### Source text
===

Alberto Horacio Suppici (20 November 1898 – 21 June 1981) was a Uruguayan footballer and coach who won the first ever FIFA World Cup, leading the Uruguay team in the 1930 tournament on home soil. Suppici is known as el Profesor (the Professor). His cousin was the professional driver Héctor Suppici Sedes.

Biography
On 22 April 1917, Suppici founded the football club Plaza Colonia in Colonia del Sacramento, his hometown. The club's 12 000-capacity home ground has been named Estadio Profesor Alberto Suppici in his honour.

As technical director of Uruguay, Suppici coached the side to third in the 1929 South American Championship, the precursor to the modern Copa América.

===

### Provided material
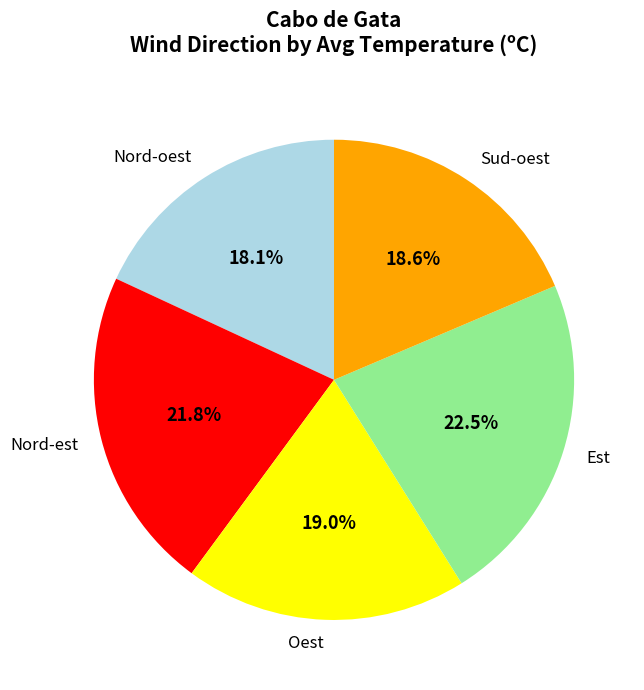

How much of the chart is everything except Oest?

81.0%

===

### What to do
1/ In the Suppici biography, why does the home ground of Plaza Colonia carry the name Estadio Profesor Alberto Suppici?
2/ Carry the Suppici biography forward from where it stops.
Nothing in the listing is needed here.

### Solved tasks
1/ The ground was named in his honor. Suppici had founded the club Plaza Colonia in his hometown, Colonia del Sacramento, on 22 April 1917.

2/
At the inaugural FIFA World Cup in his home nation of Uruguay, Suppici dropped goalkeeper Andrés Mazali, who had won a gold medal in the 1928 Olympic final, from the national team after he was caught breaking curfew and failing to arrive at the team hotel in time in Montevideo prior to the tournament. Suppici led the side to victory in the final over Argentina at Estadio Centenario in Montevideo, masterminding a second-half comeback from 2 to 1 down to win 4–2 in front of 93,000 people. Suppici's technical staff at the tournament included Pedro Arispe, Ernesto Figoli, Luis Greco and Pedro Olivieri. He is the youngest ever coach to win a World Cup, aged only 31.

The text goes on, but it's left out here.